▸ **Text section**
---
So you'll see a little bit higher production there. I'm not going to beat around the bush there, since we didn't give any guidance.
Does that give you a feel and a confidence about what we're doing or do I need to pump some more?.
Jay, I think that's suffice. I think there's a tremendous amount of free cash flow yield above and beyond what would be required to pay off the debt. And I think the markets would certainly look for clarity over time with how that would take form. And clearly, we have some time left to chip away the debt. But certainly, you guys are in a great position.
So that's very helpful. And thanks for your time..
Yeah. And again, I know what you're leaning into, and we're leaning into same thing. I mean, the day that we can have a board meeting, and we have hundreds and hundreds and hundreds millions of free cash flow and just cash there. We've solved all by liquidity, et cetera.
We're going to be good stewards to that money, because it's your money and our shareholders money. Okay..
Thanks, Jay..
---
▸ **Tasks and exercises**
1 - Translate this sentence from the excerpt on free cash flow and debt into Spanish: "I'm not going to beat around the bush there, since we didn't give any guidance."
2 - Extend the excerpt on free cash flow and debt with a few more lines of the conversation, picking up after its final sentence.
The lines that follow are separate material from the excerpt on free cash flow and debt.

▸ **Provided material**
---
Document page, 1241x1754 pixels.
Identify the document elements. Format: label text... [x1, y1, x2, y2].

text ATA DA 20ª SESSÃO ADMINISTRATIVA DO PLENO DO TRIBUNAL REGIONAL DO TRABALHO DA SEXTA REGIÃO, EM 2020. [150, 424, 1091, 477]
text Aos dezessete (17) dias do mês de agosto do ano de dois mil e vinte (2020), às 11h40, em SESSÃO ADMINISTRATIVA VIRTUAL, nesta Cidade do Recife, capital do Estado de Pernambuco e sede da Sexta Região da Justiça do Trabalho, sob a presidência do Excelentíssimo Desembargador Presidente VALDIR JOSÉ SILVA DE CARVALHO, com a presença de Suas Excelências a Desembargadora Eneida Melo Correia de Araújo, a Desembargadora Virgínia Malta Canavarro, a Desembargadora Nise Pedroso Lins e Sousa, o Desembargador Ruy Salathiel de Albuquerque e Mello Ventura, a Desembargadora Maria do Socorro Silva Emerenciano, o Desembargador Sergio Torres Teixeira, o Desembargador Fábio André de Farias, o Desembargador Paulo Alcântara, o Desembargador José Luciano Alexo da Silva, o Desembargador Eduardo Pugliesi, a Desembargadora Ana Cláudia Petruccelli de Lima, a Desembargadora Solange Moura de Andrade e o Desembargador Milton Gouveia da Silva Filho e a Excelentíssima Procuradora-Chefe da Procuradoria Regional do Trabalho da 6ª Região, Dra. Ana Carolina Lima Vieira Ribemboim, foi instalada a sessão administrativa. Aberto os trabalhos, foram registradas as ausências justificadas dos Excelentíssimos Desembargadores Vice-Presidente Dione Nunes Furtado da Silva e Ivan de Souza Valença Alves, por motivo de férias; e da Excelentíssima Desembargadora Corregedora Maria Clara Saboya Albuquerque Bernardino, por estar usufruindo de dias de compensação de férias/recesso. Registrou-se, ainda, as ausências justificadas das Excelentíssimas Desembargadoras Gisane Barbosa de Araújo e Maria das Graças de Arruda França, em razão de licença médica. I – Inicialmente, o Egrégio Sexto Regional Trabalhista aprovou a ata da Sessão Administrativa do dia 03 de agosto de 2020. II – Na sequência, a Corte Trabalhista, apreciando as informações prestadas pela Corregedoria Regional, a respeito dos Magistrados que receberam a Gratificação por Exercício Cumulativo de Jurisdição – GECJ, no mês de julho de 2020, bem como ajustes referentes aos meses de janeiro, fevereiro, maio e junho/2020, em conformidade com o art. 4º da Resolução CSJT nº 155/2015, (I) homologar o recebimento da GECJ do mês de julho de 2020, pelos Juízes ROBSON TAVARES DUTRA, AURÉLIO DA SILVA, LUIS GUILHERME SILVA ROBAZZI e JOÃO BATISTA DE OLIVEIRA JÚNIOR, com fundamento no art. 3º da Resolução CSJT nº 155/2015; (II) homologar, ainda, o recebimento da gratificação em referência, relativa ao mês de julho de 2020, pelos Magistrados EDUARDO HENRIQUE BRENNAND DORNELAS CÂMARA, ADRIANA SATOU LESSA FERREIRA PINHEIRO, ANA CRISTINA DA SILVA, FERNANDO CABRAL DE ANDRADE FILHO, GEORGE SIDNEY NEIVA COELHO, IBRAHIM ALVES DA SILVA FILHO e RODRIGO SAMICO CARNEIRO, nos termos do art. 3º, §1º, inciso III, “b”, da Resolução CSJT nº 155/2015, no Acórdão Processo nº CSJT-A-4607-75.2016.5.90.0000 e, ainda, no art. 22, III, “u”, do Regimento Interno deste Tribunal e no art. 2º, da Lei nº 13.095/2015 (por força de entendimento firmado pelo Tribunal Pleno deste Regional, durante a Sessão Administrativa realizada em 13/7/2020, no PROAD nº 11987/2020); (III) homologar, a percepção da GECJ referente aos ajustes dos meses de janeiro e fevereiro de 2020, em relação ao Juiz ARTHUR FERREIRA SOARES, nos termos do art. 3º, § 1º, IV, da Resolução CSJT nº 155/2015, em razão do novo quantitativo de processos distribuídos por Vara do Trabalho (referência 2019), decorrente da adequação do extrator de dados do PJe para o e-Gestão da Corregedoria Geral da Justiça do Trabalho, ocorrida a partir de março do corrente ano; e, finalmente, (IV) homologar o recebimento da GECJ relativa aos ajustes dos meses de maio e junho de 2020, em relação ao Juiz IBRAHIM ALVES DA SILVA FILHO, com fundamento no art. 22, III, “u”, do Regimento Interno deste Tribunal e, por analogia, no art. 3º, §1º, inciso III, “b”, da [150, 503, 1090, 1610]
---
▸ **Responses per task**
1 - No voy a andarme con rodeos en eso, ya que no dimos ninguna orientación.

2 -
Your next question comes from the line of Austin Aucoin from Johnson Rice. Please go ahead..
Good morning to all. Now you're up to 50% hedged on your forecast in 2022 volumes, and we expect leverage ratio get below 2 times.
Are you all satisfied with the current hedged book? Or is there anything that will lead to more hedging for 2022 volumes?.
Yeah, we're really satisfied with - I mean, we've accomplished our goals for '22. We're not very hedged in '23. But for the next - our typical just to kind of get out there 12 to 18-months hedge. So yeah, and we've we finished up that, like I pointed out with very wide collars, because we do believe gas prices are going to be strong next year.
And so, we like that structure. But as we accomplish our leverage goals, I mean, the need for hedging at high percentages, really, it goes away. And, we expect to be a lot lighter in the percentage that we hedge going forward..
With a process that we've now seen for years, you wish we didn't have that much hedge. But we're probably not overly hedge based upon the peers. But as Roland said, it's not our plan to put in any more hedges, period. We think we didn't accomplish our goal. With that amount of hedge, I think the banks are comfortable with it.
Everybody's comfortable with it. So we're going to keep it status quo right now..
Thank you for that color. And my follow-up is, you all said you expect to see about 10% service costs inflation.
I just wondered is that mainly in labor, or is that in steel or due to the bottleneck?.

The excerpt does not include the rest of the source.